◆ Required work
Which of the lines in the data mention the string "dans"? List them all.

Stored data entries:
============================================================

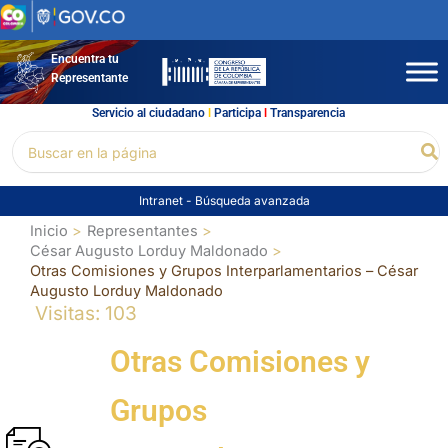
Ir
al
contenido
Encuentra tu
Representante
Servicio al ciudadano
l
Participa
l
Transparencia
Buscar
Bu
por:
Intranet
-
Búsqueda avanzada
Inicio
Representantes
César Augusto Lorduy Maldonado
Otras Comisiones y Grupos Interparlamentarios – César
Augusto Lorduy Maldonado
Visitas: 103
Otras Comisiones y
Grupos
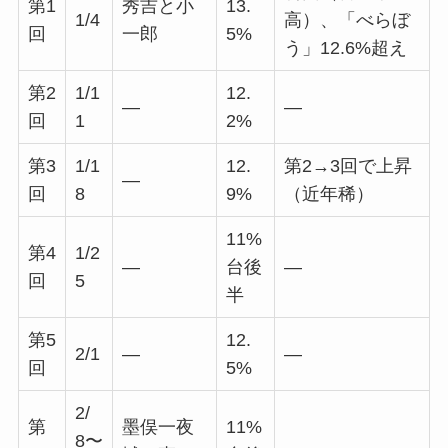
第1
秀吉と小
13.
1/4
高）、「べらぼ
回
一郎
5%
う」12.6%超え
第2
1/1
12.
—
—
回
1
2%
第3
1/1
12.
第2→3回で上昇
—
回
8
9%
（近年稀）
11%
第4
1/2
—
台後
—
回
5
半
第5
12.
2/1
—
—
回
5%
2/
第
墨俣一夜
11%
8〜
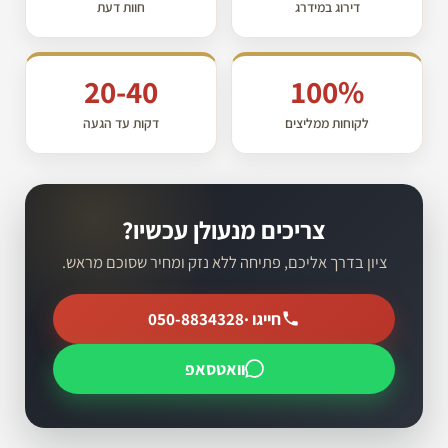
דירוג במידרג
חוות דעת
20-40
100%
לקוחות ממליצים
דקות עד הגעה
צריכים מנעולן עכשיו?
ציון בדרך אליכם, פתיחה ללא נזק ומחיר שסוכם מראש.
חייגו ·
050-8834328
וואטסאפ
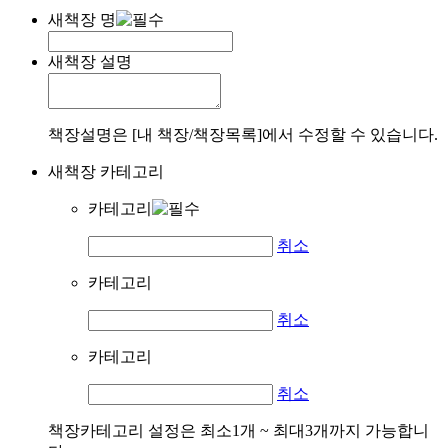
새책장 명
새책장 설명
책장설명은 [내 책장/책장목록]에서 수정할 수 있습니다.
새책장 카테고리
카테고리
취소
카테고리
취소
카테고리
취소
책장카테고리 설정은 최소1개 ~ 최대3개까지 가능합니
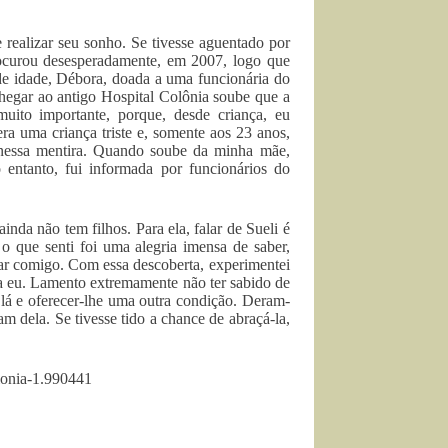
e realizar seu sonho. Se tivesse aguentado por
ocurou desesperadamente, em 2007, logo que
e idade, Débora, doada a uma funcionária do
 chegar ao antigo Hospital Colônia soube que a
uito importante, porque, desde criança, eu
ra uma criança triste e, somente aos 23 anos,
nessa mentira. Quando soube da minha mãe,
entanto, fui informada por funcionários do
da não tem filhos. Para ela, falar de Sueli é
 que senti foi uma alegria imensa de saber,
car comigo. Com essa descoberta, experimentei
ra eu. Lamento extremamente não ter sabido de
de lá e oferecer-lhe uma outra condição. Deram-
dela. Se tivesse tido a chance de abraçá-la,
lonia-1.990441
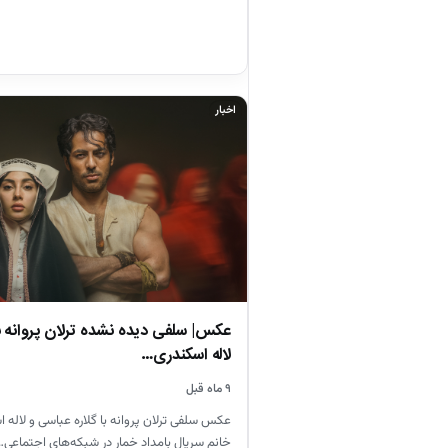
اخبار
عکس| سلفی دیده نشده ترلان پروانه با
لاله اسکندری…
۹ ماه قبل
عکس سلفی ترلان پروانه با گلاره عباسی و لاله ا
خانم سریال بامداد خمار در شبکه‌های اجتماعی…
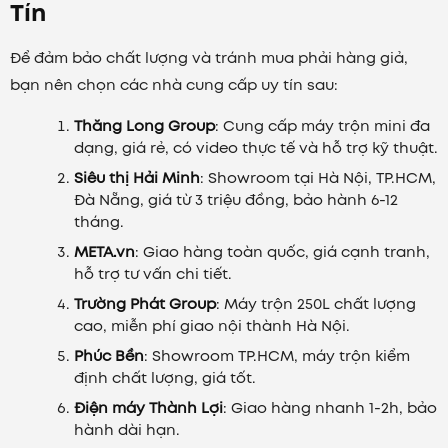
Tín
Để đảm bảo chất lượng và tránh mua phải hàng giả,
bạn nên chọn các nhà cung cấp uy tín sau:
Thăng Long Group
: Cung cấp máy trộn mini đa
dạng, giá rẻ, có video thực tế và hỗ trợ kỹ thuật.
Siêu thị Hải Minh
: Showroom tại Hà Nội, TP.HCM,
Đà Nẵng, giá từ 3 triệu đồng, bảo hành 6-12
tháng.
META.vn
: Giao hàng toàn quốc, giá cạnh tranh,
hỗ trợ tư vấn chi tiết.
Trường Phát Group
: Máy trộn 250L chất lượng
cao, miễn phí giao nội thành Hà Nội.
Phúc Bền
: Showroom TP.HCM, máy trộn kiểm
định chất lượng, giá tốt.
Điện máy Thành Lợi
: Giao hàng nhanh 1-2h, bảo
hành dài hạn.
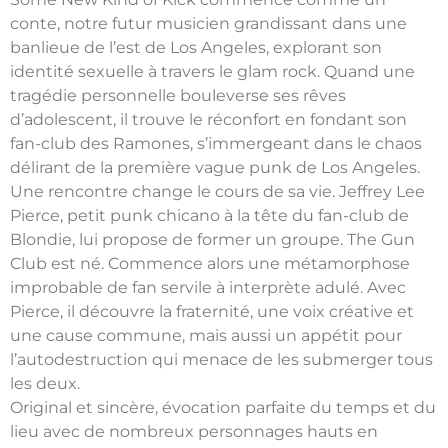
conte, notre futur musicien grandissant dans une
banlieue de l’est de Los Angeles, explorant son
identité sexuelle à travers le glam rock. Quand une
tragédie personnelle bouleverse ses rêves
d’adolescent, il trouve le réconfort en fondant son
fan-club des Ramones, s’immergeant dans le chaos
délirant de la première vague punk de Los Angeles.
Une rencontre change le cours de sa vie. Jeffrey Lee
Pierce, petit punk chicano à la tête du fan-club de
Blondie, lui propose de former un groupe. The Gun
Club est né. Commence alors une métamorphose
improbable de fan servile à interprète adulé. Avec
Pierce, il découvre la fraternité, une voix créative et
une cause commune, mais aussi un appétit pour
l’autodestruction qui menace de les submerger tous
les deux.
Original et sincère, évocation parfaite du temps et du
lieu avec de nombreux personnages hauts en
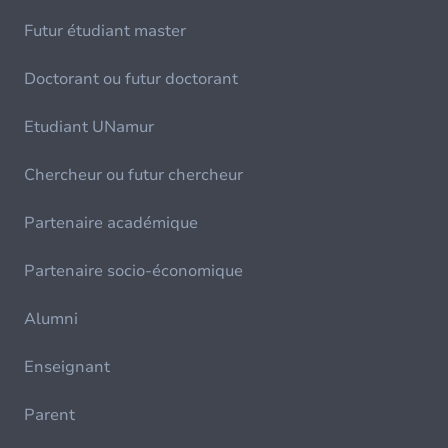
Futur étudiant master
Doctorant ou futur doctorant
Etudiant UNamur
Chercheur ou futur chercheur
Partenaire académique
Partenaire socio-économique
Alumni
Enseignant
Parent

============================================================

◆ Written response
conte, notre futur musicien grandissant dans une
fan-club des Ramones, s’immergeant dans le chaos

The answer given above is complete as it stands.